The Analytic Business Reporting Module automates the previously-manual process of generating latency performance reports. For example, in previous versions of Correlix, users were required to write database queries manually to produce reports on trade flow activity and latency metrics -- including measurements on minimum and maximum latency for specific time periods like market open and close -- across a network, says TS-Associates chief executive Henry Young.

"The old way was very labor-intensive and unacceptably slow, so we have added more integrated reporting capabilities to provide [customers] with better visibility on the performance of their own systems," Young says.

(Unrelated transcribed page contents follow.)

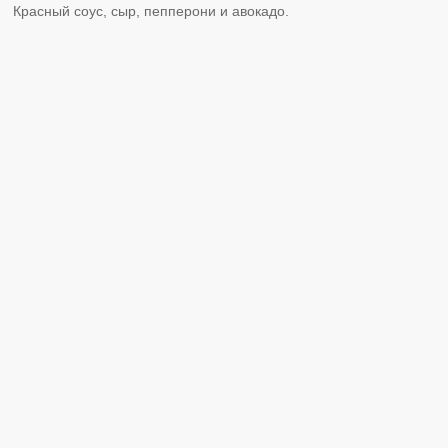
Красный соус, сыр, пепперони и авокадо.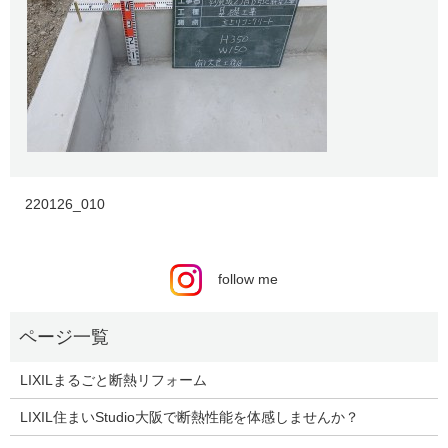
220126_010
follow me
LIXILまるごと断熱リフォーム
LIXIL住まいStudio大阪で断熱性能を体感しませんか？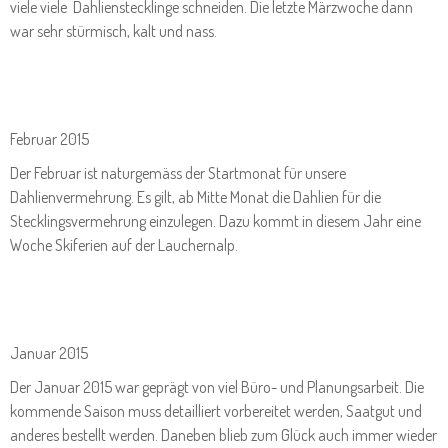
viele viele Dahlienstecklinge schneiden. Die letzte Märzwoche dann
war sehr stürmisch, kalt und nass.
Februar 2015
Der Februar ist naturgemäss der Startmonat für unsere
Dahlienvermehrung. Es gilt, ab Mitte Monat die Dahlien für die
Stecklingsvermehrung einzulegen. Dazu kommt in diesem Jahr eine
Woche Skiferien auf der Lauchernalp.
Januar 2015
Der Januar 2015 war geprägt von viel Büro- und Planungsarbeit. Die
kommende Saison muss detailliert vorbereitet werden, Saatgut und
anderes bestellt werden. Daneben blieb zum Glück auch immer wieder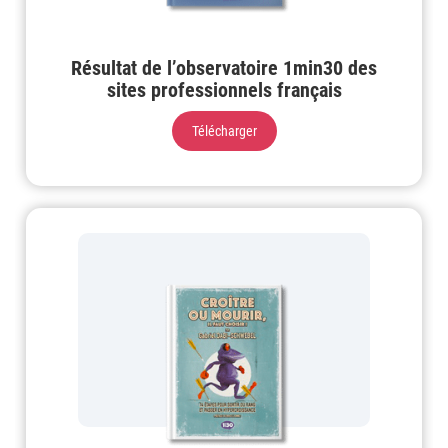
Résultat de l’observatoire 1min30 des
sites professionnels français
Télécharger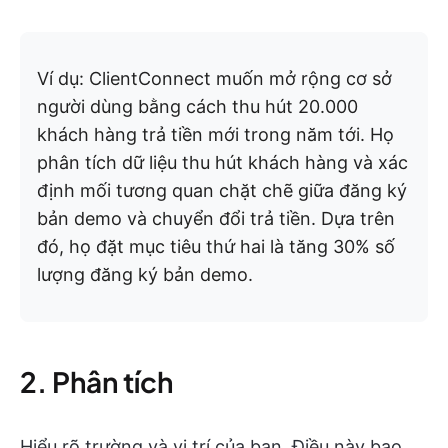
Ví dụ: ClientConnect muốn mở rộng cơ sở
người dùng bằng cách thu hút 20.000
khách hàng trả tiền mới trong năm tới. Họ
phân tích dữ liệu thu hút khách hàng và xác
định mối tương quan chặt chẽ giữa đăng ký
bản demo và chuyển đổi trả tiền. Dựa trên
đó, họ đặt mục tiêu thứ hai là tăng 30% số
lượng đăng ký bản demo.
2. Phân tích
Hiểu rõ trường và vị trí của bạn. Điều này bao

The reports can also be white-labeled if brokers want to share reports with clients.

Having completed the integration of the new automated mechanism and a front-end interface to version 5.2 of the Correlix platform -- which TS-A acquired last year (IMD, July 30, 2012) -- Young says the vendor is also preparing to integrate the functionality into TipOff, which monitors trade execution and market data flows in real time.

"We've developed the reporting module for Correlix in a manner that will allow for a future integration with TipOff," Young adds. "There are a number of plans underway to use the same core technology components in both products, even though they will remain distinct products for some time yet."

Separately this week, TS-A also announced improved account mapping in Correlix 5.2, to enable exchanges and brokers that use the platform to monitor high-frequency trading environments to match trading flows to customers when account information such as customer name is missing -- which is becoming more common as firms migrate from data standards using the FIX Protocol to alternative, less verbose protocols, Young says.

"When you use FIX, the messages will contain information about which customer submitted an order. But some exchanges and brokers have started to find FIX to be quite slow, as it contains redundant information. So there has been a move to create more efficient protocols, such as binary protocols," which omit this bandwidth-consuming information, he says.

This means exchanges and brokers monitoring trade flows must translate TCP addresses to identify the customer, so the new mapping functionality provides customers with meaningful account names instead of encoded addresses, Young adds.